In that sense, yes I would say leadership has been absent or maybe
unaccountable is a better word.

------
luminati
My general impressions are that Mark Zuckerberg has just gotten really bored
of running the company.

Bit of a clickbait title, but considering how much bad press they've been
getting since the last elections, I would expect the CEO to be front and
center of it.

Facebook may not be failing but it's glory days are way past (and have not
really expanded beyond the social networking sphere - with probably Oculus
their only expansion beyond their core focus - unlike say Google/Alphabet).

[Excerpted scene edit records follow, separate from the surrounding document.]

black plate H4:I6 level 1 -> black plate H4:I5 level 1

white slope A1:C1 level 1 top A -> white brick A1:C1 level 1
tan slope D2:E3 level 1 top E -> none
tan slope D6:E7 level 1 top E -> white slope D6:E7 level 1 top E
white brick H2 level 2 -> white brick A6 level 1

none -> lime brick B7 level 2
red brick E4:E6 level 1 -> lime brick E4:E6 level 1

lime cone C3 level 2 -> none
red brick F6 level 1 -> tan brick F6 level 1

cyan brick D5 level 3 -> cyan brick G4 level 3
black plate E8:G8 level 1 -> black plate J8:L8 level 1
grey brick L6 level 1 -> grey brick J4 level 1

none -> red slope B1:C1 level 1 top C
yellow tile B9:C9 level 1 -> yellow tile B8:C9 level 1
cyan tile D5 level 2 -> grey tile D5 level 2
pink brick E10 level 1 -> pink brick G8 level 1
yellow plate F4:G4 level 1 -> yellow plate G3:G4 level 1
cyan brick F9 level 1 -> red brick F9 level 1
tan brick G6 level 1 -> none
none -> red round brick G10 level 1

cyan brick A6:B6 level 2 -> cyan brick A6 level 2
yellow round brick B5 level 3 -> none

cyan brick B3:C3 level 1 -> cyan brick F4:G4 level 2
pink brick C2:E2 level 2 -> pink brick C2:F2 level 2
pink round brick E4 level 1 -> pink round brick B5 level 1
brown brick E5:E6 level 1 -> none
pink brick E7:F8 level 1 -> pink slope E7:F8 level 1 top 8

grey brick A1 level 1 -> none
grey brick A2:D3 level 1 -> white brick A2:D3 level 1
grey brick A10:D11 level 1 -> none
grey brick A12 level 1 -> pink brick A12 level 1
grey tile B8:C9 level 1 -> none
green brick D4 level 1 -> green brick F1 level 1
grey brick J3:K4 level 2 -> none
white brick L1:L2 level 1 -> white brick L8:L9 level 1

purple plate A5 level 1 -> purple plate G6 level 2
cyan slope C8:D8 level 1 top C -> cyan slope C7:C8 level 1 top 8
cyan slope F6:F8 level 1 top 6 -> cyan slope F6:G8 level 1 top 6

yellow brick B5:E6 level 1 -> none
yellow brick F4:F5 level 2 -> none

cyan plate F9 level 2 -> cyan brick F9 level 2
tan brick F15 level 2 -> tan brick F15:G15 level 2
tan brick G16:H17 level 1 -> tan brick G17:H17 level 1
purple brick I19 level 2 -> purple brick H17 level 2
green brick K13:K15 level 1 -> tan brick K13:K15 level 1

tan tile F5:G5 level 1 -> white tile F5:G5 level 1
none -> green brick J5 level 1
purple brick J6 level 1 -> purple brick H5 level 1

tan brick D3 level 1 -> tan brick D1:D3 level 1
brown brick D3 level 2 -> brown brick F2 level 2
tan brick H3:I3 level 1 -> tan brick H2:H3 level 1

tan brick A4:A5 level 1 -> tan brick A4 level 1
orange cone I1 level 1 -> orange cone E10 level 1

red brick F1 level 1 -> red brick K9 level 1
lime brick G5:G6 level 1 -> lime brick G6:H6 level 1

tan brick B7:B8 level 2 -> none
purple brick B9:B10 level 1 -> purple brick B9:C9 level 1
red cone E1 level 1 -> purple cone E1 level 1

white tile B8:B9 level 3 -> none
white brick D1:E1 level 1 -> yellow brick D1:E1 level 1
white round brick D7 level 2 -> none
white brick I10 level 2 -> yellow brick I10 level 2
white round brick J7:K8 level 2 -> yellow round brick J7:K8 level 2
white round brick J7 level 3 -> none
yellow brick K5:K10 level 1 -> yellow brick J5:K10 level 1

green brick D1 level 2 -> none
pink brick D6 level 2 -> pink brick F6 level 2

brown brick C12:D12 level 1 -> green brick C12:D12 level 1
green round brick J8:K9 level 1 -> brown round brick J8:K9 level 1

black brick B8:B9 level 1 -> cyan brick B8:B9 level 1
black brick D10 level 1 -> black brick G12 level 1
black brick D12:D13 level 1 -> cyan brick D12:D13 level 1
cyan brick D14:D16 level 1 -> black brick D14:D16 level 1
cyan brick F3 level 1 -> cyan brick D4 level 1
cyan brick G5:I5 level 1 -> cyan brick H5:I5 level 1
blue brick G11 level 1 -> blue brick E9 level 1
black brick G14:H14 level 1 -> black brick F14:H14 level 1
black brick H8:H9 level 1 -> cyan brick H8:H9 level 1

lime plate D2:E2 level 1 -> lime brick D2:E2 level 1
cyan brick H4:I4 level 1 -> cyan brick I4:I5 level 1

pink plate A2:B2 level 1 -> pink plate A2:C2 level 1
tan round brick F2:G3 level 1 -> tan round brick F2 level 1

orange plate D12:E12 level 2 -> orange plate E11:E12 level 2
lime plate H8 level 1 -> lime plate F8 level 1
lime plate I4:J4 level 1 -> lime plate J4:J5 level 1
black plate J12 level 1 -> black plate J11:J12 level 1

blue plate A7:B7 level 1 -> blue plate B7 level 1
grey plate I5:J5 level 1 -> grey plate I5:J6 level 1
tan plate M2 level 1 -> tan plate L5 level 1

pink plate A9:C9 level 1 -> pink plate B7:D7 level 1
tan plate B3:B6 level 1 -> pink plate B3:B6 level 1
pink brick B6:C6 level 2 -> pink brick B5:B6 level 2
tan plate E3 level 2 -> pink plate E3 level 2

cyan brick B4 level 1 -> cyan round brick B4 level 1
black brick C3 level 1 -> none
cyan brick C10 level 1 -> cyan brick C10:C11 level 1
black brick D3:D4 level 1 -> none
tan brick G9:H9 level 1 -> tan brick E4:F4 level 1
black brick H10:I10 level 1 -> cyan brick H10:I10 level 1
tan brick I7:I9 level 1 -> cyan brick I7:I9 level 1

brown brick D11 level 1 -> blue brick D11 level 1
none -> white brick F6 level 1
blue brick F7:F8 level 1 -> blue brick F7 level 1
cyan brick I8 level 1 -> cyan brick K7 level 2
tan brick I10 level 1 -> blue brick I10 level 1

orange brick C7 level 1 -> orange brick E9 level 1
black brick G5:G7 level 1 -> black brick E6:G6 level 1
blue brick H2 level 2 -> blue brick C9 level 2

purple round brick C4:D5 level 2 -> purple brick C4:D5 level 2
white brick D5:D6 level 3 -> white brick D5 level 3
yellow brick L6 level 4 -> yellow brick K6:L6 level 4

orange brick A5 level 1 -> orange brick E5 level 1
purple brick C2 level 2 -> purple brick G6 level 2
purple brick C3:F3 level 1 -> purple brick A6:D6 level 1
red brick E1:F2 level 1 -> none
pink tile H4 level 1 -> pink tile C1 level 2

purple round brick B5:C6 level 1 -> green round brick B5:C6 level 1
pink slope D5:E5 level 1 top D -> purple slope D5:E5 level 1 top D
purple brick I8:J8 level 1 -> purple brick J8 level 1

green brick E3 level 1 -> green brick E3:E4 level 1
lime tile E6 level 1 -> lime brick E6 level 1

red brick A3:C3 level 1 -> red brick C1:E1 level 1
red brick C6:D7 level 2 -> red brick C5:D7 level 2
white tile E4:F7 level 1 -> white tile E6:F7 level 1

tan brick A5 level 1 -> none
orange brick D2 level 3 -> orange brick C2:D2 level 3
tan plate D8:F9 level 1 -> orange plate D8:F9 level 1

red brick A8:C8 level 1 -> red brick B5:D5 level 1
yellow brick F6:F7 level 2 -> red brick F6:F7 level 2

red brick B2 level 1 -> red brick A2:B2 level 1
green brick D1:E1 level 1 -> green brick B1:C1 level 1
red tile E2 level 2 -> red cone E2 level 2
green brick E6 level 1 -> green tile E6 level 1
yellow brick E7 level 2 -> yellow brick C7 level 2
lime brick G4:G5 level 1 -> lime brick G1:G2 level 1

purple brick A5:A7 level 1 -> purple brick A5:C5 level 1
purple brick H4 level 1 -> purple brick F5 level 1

But one thing that truly baffles me is Comrade Mark's incessant courting
(bordering on being a puppy dog) of Emperor for Life, Xi. (HN user
seanmcdirmid in a previous thread said that he could potentially be a bit of a
closeted sinophile)

1\. He asks Xi to name his child

[https://mashable.com/2017/09/18/zuckerberg-chinese-
president...](https://mashable.com/2017/09/18/zuckerberg-chinese-president-
baby-names/)

2\. He then plugs Xi's book

[https://www.amazon.com/Xi-Jinping-Governance-English-
Languag...](https://www.amazon.com/Xi-Jinping-Governance-English-
Language/dp/1602204098/) Absolutely no idea how the media has not caught this,
ever since Xi declared himself President for life.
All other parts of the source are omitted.